-- What you need to do --
Please repeat, from the entries that follow, the lines from the one containing "Additive when paired with a GLP" through the one containing "That 400 calories" exactly, adding nothing.
Provided entries below:
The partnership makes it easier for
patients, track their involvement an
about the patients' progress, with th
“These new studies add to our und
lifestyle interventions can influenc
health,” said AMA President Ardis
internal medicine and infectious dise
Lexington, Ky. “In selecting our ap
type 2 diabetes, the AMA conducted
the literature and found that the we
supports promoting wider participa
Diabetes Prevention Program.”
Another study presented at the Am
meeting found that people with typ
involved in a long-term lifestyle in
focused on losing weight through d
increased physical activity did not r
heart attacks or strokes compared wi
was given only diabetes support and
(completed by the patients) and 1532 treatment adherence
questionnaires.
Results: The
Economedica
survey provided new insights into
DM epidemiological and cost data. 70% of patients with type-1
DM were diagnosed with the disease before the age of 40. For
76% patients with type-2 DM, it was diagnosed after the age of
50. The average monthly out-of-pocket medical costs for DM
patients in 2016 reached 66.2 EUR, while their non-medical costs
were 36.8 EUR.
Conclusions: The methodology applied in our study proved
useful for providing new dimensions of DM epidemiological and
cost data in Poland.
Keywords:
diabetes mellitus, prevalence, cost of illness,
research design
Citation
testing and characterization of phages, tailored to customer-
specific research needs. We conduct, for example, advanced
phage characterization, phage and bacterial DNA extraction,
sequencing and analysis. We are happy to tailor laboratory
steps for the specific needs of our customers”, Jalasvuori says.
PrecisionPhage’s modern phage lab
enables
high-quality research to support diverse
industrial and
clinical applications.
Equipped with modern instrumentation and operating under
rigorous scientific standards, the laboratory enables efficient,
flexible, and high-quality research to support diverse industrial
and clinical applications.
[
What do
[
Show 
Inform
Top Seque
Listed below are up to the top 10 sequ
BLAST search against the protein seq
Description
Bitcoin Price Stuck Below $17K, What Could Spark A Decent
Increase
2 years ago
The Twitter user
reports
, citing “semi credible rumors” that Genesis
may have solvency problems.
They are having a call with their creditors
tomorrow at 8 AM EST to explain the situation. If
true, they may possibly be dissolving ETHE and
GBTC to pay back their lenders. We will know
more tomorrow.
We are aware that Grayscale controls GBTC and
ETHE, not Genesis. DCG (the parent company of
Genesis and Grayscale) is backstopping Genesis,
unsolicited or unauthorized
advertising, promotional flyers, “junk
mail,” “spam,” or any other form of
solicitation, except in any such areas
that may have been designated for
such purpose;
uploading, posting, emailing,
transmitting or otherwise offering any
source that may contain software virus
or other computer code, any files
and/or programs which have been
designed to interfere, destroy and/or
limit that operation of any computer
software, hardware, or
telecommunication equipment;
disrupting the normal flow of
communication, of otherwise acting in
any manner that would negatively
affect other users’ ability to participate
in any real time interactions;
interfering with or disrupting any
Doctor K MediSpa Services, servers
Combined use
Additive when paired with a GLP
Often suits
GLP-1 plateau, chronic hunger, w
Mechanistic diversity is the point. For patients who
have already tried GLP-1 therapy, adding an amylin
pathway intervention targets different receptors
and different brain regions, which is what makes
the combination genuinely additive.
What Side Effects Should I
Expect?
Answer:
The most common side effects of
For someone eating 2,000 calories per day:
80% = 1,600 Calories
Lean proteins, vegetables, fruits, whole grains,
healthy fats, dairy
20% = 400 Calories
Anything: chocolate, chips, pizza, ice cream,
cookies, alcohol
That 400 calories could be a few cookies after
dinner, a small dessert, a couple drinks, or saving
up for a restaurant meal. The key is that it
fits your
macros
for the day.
End of Provided entries.
-- Response to this exercise --
Additive when paired with a GLP
Often suits
GLP-1 plateau, chronic hunger, w
Mechanistic diversity is the point. For patients who
have already tried GLP-1 therapy, adding an amylin
pathway intervention targets different receptors
and different brain regions, which is what makes
the combination genuinely additive.
What Side Effects Should I
Expect?
Answer:
The most common side effects of
For someone eating 2,000 calories per day:
80% = 1,600 Calories
Lean proteins, vegetables, fruits, whole grains,
healthy fats, dairy
20% = 400 Calories
Anything: chocolate, chips, pizza, ice cream,
cookies, alcohol
That 400 calories could be a few cookies after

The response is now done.